-- TAREFA A CUMPRIR --
Dê continuidade ao trecho sobre os serviços de remuniciamento, reabastecimento, saúde e rádio-telegráfico da tropa, começando logo após a última frase apresentada.

OS SERVIÇOS DE REMUNICIAMENTO, REABASTECIMENTO, SAÚDE, RÁDIO-TELEGRÁFICO

- Os meios de transporte e de comunicações nesta zona, como certamente já teria visto, são deficientíssimos. Neles reside a principal dificuldade com que a tropa luta para combater o banditismo. Tudo é conseguido com as maiores dificuldades, pois tudo falta nestas paragens. Procurei solucionar da melhor forma esses problemas para o que fiz criar postos de remuniciamento em Patamoté, Várzea da Ema, Uauá e Jeremoabo, a cargo respectivamente dos doutores Álvaro Conde Lemos e Oseias Filho; depósitos de armamentos e munição em Paripiranga e Bomfim e estações rádio-telegráficas fixas em Jeremoabo, Uauá, Brejo do Burgo, Várzea da Ema, Feira de Pau, Canudos e na capital. Dessa maneira, tem a campanha podido desenvolver-se regularmente, com muitas das dificuldades promovidas relativamente.

-- INFORMAÇÕES FORNECIDAS --

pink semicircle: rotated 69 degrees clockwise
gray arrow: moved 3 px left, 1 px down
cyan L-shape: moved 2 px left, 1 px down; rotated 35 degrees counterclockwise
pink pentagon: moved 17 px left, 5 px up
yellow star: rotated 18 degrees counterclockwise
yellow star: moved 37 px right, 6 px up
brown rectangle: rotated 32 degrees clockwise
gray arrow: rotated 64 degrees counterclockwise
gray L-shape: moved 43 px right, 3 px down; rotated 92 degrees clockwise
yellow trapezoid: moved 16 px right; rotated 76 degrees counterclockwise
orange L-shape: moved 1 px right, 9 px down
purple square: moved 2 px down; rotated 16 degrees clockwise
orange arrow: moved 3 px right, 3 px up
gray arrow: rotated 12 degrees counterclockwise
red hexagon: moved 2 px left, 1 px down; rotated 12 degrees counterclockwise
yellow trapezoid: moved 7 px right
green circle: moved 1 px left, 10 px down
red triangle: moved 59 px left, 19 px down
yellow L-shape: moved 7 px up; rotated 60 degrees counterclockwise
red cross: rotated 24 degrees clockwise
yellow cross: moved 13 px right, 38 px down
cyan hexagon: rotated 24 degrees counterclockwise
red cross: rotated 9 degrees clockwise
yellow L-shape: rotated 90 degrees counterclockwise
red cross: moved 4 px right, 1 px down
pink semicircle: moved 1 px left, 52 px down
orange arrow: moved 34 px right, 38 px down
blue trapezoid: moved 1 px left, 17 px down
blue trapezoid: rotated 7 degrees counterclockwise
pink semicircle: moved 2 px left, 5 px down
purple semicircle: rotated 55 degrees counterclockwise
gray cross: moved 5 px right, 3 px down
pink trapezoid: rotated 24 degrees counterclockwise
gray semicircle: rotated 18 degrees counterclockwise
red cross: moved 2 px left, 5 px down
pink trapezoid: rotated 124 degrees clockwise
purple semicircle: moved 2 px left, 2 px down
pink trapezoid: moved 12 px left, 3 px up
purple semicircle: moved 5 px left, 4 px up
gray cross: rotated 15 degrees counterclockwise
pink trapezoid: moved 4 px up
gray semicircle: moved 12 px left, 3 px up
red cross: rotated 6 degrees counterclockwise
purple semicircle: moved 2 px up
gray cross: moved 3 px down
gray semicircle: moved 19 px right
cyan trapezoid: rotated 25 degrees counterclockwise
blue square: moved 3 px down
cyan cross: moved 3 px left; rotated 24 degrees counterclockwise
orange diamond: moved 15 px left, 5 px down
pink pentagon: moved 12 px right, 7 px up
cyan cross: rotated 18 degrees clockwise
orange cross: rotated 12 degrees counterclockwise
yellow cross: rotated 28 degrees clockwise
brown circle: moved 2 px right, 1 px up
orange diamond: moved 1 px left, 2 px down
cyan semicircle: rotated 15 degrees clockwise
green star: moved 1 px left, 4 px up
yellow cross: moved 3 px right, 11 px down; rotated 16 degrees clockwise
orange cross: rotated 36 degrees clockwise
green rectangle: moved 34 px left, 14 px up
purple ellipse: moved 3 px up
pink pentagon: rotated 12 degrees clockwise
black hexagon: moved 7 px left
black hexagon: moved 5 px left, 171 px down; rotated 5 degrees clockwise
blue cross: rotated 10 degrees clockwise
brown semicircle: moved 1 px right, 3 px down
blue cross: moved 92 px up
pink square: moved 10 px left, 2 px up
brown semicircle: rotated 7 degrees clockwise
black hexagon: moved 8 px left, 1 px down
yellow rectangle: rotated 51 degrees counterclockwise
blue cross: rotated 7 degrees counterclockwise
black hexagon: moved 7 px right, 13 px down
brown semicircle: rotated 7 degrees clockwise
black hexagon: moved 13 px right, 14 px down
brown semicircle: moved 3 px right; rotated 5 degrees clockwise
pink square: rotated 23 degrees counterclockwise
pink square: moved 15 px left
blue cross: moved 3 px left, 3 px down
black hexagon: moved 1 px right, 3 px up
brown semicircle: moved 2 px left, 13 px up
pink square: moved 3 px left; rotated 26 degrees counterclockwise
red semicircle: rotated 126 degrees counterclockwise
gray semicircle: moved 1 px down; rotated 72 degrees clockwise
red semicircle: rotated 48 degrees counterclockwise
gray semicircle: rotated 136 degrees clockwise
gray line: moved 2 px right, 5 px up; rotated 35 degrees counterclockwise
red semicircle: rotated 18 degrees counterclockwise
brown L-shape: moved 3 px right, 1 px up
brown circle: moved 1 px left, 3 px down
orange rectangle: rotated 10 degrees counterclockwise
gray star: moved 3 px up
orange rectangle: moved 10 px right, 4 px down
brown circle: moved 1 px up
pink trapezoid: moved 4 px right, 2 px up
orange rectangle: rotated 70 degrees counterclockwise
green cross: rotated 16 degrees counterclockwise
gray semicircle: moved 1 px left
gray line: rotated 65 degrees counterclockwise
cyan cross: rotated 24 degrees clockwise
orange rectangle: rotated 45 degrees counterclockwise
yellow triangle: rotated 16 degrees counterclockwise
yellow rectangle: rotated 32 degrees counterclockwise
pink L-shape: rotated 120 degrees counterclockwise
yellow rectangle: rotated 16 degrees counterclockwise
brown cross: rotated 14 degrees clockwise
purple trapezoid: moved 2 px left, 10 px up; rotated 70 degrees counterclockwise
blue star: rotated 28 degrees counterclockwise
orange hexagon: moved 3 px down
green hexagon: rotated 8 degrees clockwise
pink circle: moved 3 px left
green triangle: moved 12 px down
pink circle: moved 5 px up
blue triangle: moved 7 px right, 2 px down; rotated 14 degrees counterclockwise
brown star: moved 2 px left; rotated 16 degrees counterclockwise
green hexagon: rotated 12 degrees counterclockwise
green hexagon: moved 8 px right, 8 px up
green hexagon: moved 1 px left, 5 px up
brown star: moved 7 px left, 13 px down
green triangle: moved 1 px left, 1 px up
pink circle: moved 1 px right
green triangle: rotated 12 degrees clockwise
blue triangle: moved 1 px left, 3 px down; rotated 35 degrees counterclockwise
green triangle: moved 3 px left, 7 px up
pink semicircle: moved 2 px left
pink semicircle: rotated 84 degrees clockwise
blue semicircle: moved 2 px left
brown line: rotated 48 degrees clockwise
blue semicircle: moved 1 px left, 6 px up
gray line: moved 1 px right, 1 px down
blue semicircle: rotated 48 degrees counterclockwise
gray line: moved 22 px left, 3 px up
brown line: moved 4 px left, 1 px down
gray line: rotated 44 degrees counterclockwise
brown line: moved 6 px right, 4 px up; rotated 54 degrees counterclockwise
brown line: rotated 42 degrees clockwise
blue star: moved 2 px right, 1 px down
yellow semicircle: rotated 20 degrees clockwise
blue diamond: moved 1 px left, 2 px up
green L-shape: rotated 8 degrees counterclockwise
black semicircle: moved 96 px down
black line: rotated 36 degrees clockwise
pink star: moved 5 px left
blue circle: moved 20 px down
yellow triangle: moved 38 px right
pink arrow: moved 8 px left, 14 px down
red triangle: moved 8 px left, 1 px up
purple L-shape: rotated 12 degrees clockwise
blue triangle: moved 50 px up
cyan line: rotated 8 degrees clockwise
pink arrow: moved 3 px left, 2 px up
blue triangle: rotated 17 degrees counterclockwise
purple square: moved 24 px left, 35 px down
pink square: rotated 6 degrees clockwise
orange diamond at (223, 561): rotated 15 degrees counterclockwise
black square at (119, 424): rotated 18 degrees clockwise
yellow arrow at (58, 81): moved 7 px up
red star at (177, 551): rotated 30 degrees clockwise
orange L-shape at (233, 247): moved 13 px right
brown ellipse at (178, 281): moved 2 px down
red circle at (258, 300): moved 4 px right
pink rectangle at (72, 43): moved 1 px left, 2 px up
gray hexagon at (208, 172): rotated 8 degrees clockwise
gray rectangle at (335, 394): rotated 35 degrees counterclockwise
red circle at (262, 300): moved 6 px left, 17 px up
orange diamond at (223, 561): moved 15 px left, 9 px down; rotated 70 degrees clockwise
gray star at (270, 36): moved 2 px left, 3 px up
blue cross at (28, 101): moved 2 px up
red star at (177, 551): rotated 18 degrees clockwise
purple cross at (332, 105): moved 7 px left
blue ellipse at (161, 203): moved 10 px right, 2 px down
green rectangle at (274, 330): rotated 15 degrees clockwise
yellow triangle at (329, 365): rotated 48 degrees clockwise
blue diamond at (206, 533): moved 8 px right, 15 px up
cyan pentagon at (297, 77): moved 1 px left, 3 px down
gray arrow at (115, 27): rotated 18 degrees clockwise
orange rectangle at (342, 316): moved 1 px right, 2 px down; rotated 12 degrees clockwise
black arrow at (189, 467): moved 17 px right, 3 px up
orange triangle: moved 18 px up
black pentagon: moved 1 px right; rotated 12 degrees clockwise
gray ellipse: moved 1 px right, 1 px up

-- RESPOSTA À TAREFA --
O PRÓXIMO FIM DA CAMPANHA

- Estou plenamente satisfeito com o desenvolvimento da campanha. O plano que está sendo executado não pode deixar de dar os melhores resultados. Pode quando muito tardar a exterminação do bando, mas nunca falhar. Com a entrada, agora, dos bandidos em Sergipe, o que se verificou em virtude da ação destemerosa do tenente Osório, que os destocou do até então inviolado raso da Catarina, creio não errar vaticinando o fim da campanha até o próximo de 15 de janeiro. Em Sergipe é muito menos difícil dar-lhes combate. Terreno muito menor, mais povoado e portado de estradas. Além disso maior número de perseguidores. Creio, portanto, que a missão policial está prestes a concluir-se para dar lugar à missão social, também relevante, imprescindível, para que novos bandos não se venham a formar.